▸ **What the task asks**
Copy every line of the records below, swapping each "scientific name" for "Latin name" and leaving all other text unchanged.

▸ **Exercise materials**
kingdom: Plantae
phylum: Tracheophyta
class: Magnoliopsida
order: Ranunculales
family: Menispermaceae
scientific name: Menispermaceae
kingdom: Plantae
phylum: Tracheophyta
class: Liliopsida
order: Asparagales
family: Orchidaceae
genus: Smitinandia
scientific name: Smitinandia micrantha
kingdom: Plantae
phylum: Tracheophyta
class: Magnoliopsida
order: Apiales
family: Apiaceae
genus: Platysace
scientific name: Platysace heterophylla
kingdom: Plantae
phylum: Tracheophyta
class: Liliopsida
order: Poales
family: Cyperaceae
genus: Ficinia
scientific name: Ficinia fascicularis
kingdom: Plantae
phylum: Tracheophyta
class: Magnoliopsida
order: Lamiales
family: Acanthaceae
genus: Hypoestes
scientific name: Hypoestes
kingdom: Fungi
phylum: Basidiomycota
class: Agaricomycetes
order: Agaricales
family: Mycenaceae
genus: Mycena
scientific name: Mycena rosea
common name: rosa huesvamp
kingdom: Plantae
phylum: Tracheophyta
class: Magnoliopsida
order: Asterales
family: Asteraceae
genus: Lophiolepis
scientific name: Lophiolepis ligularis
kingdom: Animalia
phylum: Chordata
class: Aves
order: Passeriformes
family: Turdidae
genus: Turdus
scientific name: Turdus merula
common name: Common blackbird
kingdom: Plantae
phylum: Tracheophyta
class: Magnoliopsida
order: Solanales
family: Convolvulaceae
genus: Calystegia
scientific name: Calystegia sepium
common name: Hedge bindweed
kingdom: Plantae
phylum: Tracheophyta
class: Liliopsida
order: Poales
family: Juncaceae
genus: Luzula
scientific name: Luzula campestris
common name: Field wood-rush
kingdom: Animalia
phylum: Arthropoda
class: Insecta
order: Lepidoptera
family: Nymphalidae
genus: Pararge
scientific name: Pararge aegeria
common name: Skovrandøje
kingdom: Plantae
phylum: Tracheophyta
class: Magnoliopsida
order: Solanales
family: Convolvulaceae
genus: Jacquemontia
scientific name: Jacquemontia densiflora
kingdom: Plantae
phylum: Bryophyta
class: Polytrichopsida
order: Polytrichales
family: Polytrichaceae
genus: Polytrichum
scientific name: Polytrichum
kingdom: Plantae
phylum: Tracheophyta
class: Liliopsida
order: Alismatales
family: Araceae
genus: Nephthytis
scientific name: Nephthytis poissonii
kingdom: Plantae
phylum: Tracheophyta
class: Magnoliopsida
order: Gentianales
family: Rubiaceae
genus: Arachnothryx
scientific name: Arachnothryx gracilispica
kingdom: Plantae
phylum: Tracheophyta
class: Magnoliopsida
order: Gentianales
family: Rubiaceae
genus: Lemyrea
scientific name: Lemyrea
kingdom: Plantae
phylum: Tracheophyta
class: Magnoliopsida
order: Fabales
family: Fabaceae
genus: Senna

▸ **Answer in full**
kingdom: Plantae
phylum: Tracheophyta
class: Magnoliopsida
order: Ranunculales
family: Menispermaceae
Latin name: Menispermaceae
kingdom: Plantae
phylum: Tracheophyta
class: Liliopsida
order: Asparagales
family: Orchidaceae
genus: Smitinandia
Latin name: Smitinandia micrantha
kingdom: Plantae
phylum: Tracheophyta
class: Magnoliopsida
order: Apiales
family: Apiaceae
genus: Platysace
Latin name: Platysace heterophylla
kingdom: Plantae
phylum: Tracheophyta
class: Liliopsida
order: Poales
family: Cyperaceae
genus: Ficinia
Latin name: Ficinia fascicularis
kingdom: Plantae
phylum: Tracheophyta
class: Magnoliopsida
order: Lamiales
family: Acanthaceae
genus: Hypoestes
Latin name: Hypoestes
kingdom: Fungi
phylum: Basidiomycota
class: Agaricomycetes
order: Agaricales
family: Mycenaceae
genus: Mycena
Latin name: Mycena rosea
common name: rosa huesvamp
kingdom: Plantae
phylum: Tracheophyta
class: Magnoliopsida
order: Asterales
family: Asteraceae
genus: Lophiolepis
Latin name: Lophiolepis ligularis
kingdom: Animalia
phylum: Chordata
class: Aves
order: Passeriformes
family: Turdidae
genus: Turdus
Latin name: Turdus merula
common name: Common blackbird
kingdom: Plantae
phylum: Tracheophyta
class: Magnoliopsida
order: Solanales
family: Convolvulaceae
genus: Calystegia
Latin name: Calystegia sepium
common name: Hedge bindweed
kingdom: Plantae
phylum: Tracheophyta
class: Liliopsida
order: Poales
family: Juncaceae
genus: Luzula
Latin name: Luzula campestris
common name: Field wood-rush
kingdom: Animalia
phylum: Arthropoda
class: Insecta
order: Lepidoptera
family: Nymphalidae
genus: Pararge
Latin name: Pararge aegeria
common name: Skovrandøje
kingdom: Plantae
phylum: Tracheophyta
class: Magnoliopsida
order: Solanales
family: Convolvulaceae
genus: Jacquemontia
Latin name: Jacquemontia densiflora
kingdom: Plantae
phylum: Bryophyta
class: Polytrichopsida
order: Polytrichales
family: Polytrichaceae
genus: Polytrichum
Latin name: Polytrichum
kingdom: Plantae
phylum: Tracheophyta
class: Liliopsida
order: Alismatales
family: Araceae
genus: Nephthytis
Latin name: Nephthytis poissonii
kingdom: Plantae
phylum: Tracheophyta
class: Magnoliopsida
order: Gentianales
family: Rubiaceae
genus: Arachnothryx
Latin name: Arachnothryx gracilispica
kingdom: Plantae
phylum: Tracheophyta
class: Magnoliopsida
order: Gentianales
family: Rubiaceae
genus: Lemyrea
Latin name: Lemyrea
kingdom: Plantae
phylum: Tracheophyta
class: Magnoliopsida
order: Fabales
family: Fabaceae
genus: Senna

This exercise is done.